I’m afraid awareness and education will not be able to overcome the gullible, curious, and greedy nature of humans.  We can only keep trying but it’s a tall order when faced with people who:  believe they have won a lottery they never entered; will pay an unknown person in Nigeria their entire savings account to receive their fortune; or believe that their luck hinges on sending an e-mail to all their friends.

It seems that exploiting humans is much easier than exploiting technology.  Without a clear defense against poor choices, it’s only a matter of time before a similar attack targets something a bit more critical.

I’m getting a kick out of some fun videos put together by the fine folks at StaySafeOnline.org.  Check them out and enjoy this awareness video:  “Don’t be a Billy”

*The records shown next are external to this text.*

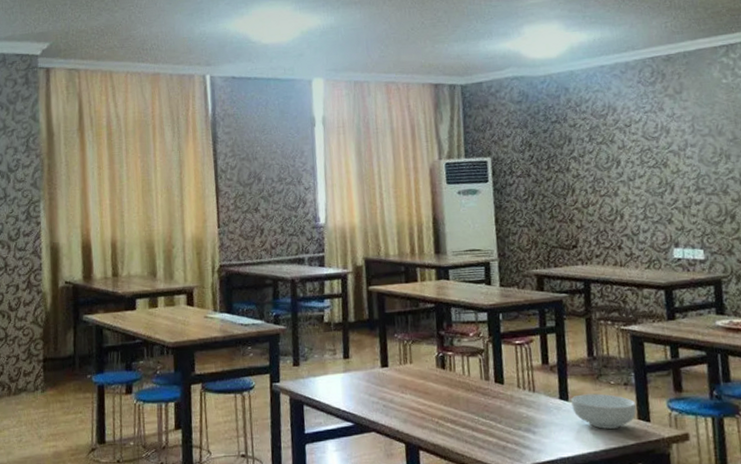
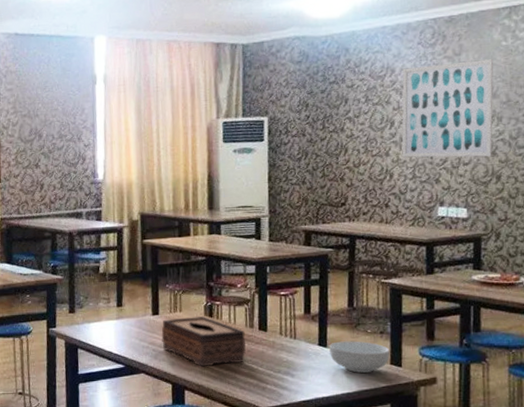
tissue box: none [391,368,483,424] -> present [161,316,246,367]
wall art: none [624,97,724,197] -> present [401,59,494,158]

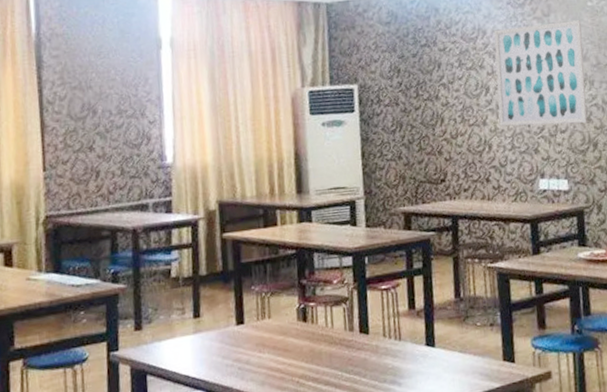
tissue box: present [161,316,246,367] -> none [247,322,346,384]
cereal bowl: present [329,341,390,373] -> none [437,336,502,374]

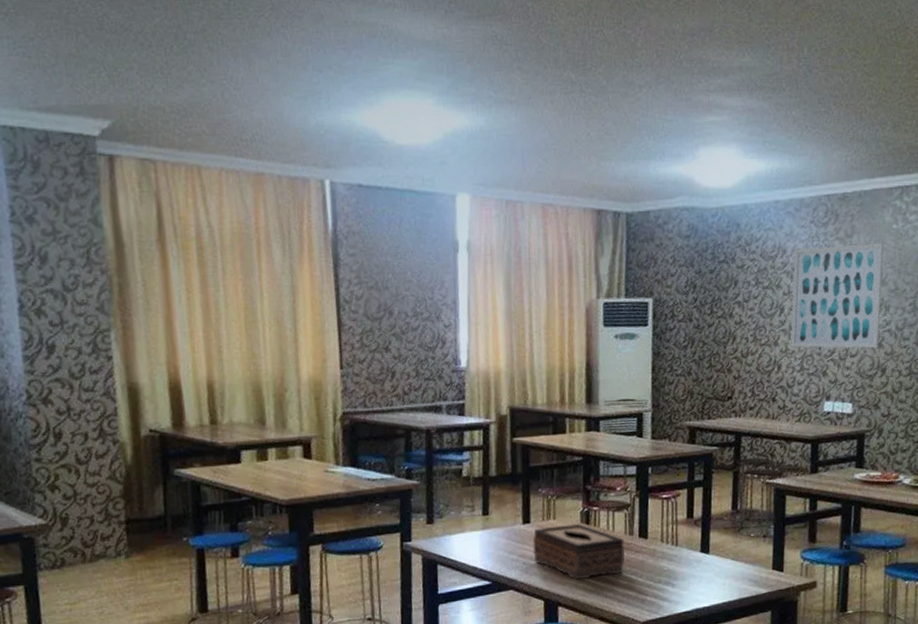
tissue box: none [247,322,346,384] -> present [533,524,625,580]

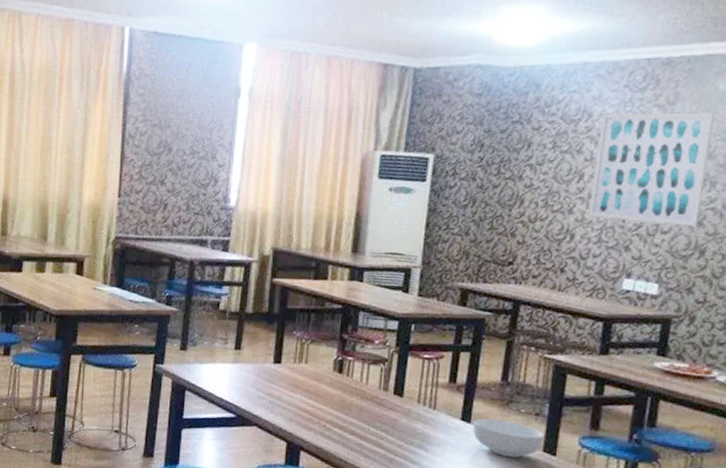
tissue box: present [533,524,625,580] -> none [281,370,378,429]
cereal bowl: none [712,546,772,580] -> present [473,418,545,458]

The demand for a trained and educated information security workforce here in the U.S. continues to grow.   Creating a pipeline of information security professionals has to start early.   A national campaign to develop the next generation of “Cyber Defenders” has been happening without the fanfare or kudos that it needs.

The Collegiate Cyber Defense Competition has existed since 2005 where, according to a USA Today article, has grown from five competing schools to 83 teams from colleges and universities.  A similar high school competition has also been established and is seeing great participation.   This is exciting!  An environment where talent merges with enthusiasm for the the information security field is the right environment to recruit professionals.

I hope these events continue to grow and inspire similar local and regional “cyberwar games” for high school and college teams.  I hope they become common recruiting grounds for both the public and private sector.     Well done.